Ofwel verhogen zij hun prijzen zelf onder dreiging van anti-dumpingmaatregelen, ofwel legt de EU hen dat op als het tot een open conflict komt. In dat laatste geval moeten de Oost-Europese bedrijven hun prijs verhogen tot op het punt dat de EU-collega’s geen nadeel meer ondervinden. Die prijsverhoging steken de Oost-Europese bedrijven op zak, dat is waar. Maar het gaat vaak om intermediaire producten die in de EU als input gebruikt worden door bedrijven uit andere sectoren. Die laatste moeten op hun beurt tegen hogere prijzen verkopen en verliezen daardoor concurrentiekracht. Als het finale producten betreft die de Oost-Europese bedrijven hier verkopen, is de EU-consument de dupe, want hij betaalt meer. Overigens, indien de EU door haar afscherming verhindert dat het marktaandeel van Oost-Europa hier uitbreidt, kan ginder de tewerkstelling en dus het inkomen niet stijgen en hebben onze bedrijven minder afzetmogelijkheden.

Wie heeft er eigenlijk meer belang bij vrijhandel, de EU of Oost-Europa ?

Allebei, maar wij vergeten al eens de enorme expansiemogelijkheden voor onze bedrijven in Oost-Europa. Wij hebben trouwens een handelssurplus met hen, en zij een handelsdeficit met ons, al ligt dat natuurlijk voor een groot deel aan de afscherming van de EU-markt waarover ik het daarnet had. De verruiming van de EU met die landen is niet meer dan logisch : vóór de Tweede Wereldoorlog waren we al zeer geïntegreerd. Toen al ging 70 % van de export van Oost-Europa onze richting uit. Ten tijde van de centraal geleide economie viel dat cijfer terug tot 30 %, vandaag is het alweer 60 %. De verruiming garandeert trouwens politieke stabiliteit in het midden van Europa.

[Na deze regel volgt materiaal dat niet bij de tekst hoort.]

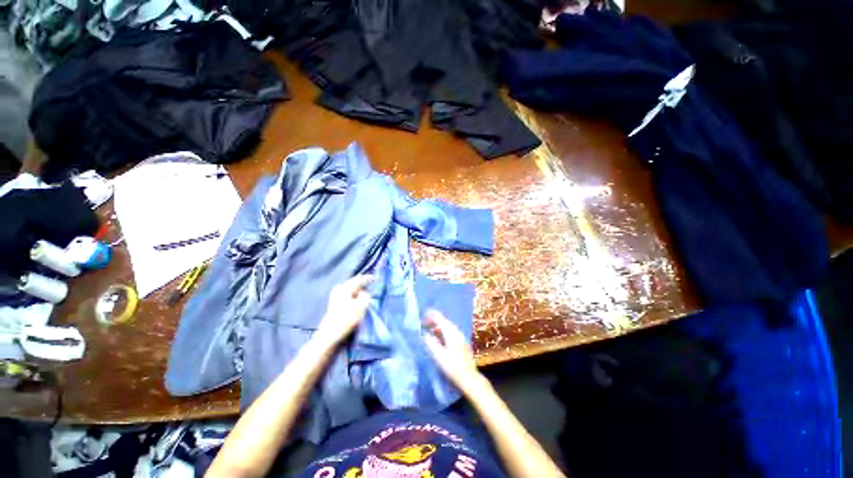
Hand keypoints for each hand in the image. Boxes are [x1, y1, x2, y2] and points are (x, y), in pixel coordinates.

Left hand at [315, 275, 372, 346]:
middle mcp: (339, 289)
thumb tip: (364, 292)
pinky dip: (354, 297)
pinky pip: (348, 295)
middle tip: (370, 286)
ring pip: (351, 290)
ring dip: (358, 292)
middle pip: (354, 284)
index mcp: (345, 287)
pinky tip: (358, 301)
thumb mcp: (361, 306)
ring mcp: (335, 296)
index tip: (374, 278)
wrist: (330, 334)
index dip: (367, 279)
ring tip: (366, 295)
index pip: (359, 280)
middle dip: (362, 285)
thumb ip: (365, 295)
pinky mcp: (335, 303)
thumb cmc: (347, 319)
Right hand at [423, 310, 482, 390]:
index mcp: (451, 333)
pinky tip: (439, 338)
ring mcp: (461, 337)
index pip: (440, 319)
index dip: (431, 315)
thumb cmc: (453, 367)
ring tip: (430, 331)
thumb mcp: (438, 356)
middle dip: (434, 321)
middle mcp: (457, 332)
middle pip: (444, 321)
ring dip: (439, 327)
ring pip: (448, 327)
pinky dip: (443, 332)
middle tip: (425, 324)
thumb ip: (431, 343)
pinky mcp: (462, 342)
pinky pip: (451, 332)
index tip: (423, 316)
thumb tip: (425, 334)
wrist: (469, 378)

Moeten we de Maastricht-normen opleggen aan de nieuwkomers ?

Slechts een deel van de EU-lidstaten die toetreden tot de EMU haalt de Maastricht-normen. En dan zou de EU de normen opleggen aan landen die nog veel armer zijn, zoals Polen, Hongarije, Tsjechië, Slovenië, Estland en Cyprus, waarmee toetredingsonderhandelingen opgestart worden ? Zij halen nu die normen absoluut niet. Veel economen zijn sceptisch : de meeste van die landen hebben enorme budgettaire problemen en hoge werkloosheid wegens de overschakeling naar het vrijemarktsysteem. In de mate dat hun werkloosheid toeneemt, stijgt het risico op migratie. Nu al verblijven hier vele Oost-Europeanen illegaal. Indien we die landen ten volle integreren, moeten we vrij verkeer van personen toelaten en zou onze uitgebouwde sociale zekerheid wel eens grote aantrekkingskracht kunnen uitoefenen.

JOZEF VANGELDER

HYLKE VANDENBUSSCHE (UFSIA) In de associatieakkoorden verbond de EU zich tot vrijhandel met Oost-Europa, in werkelijkheid heeft zij haar markt afgeschermd voor invoer uit die landen.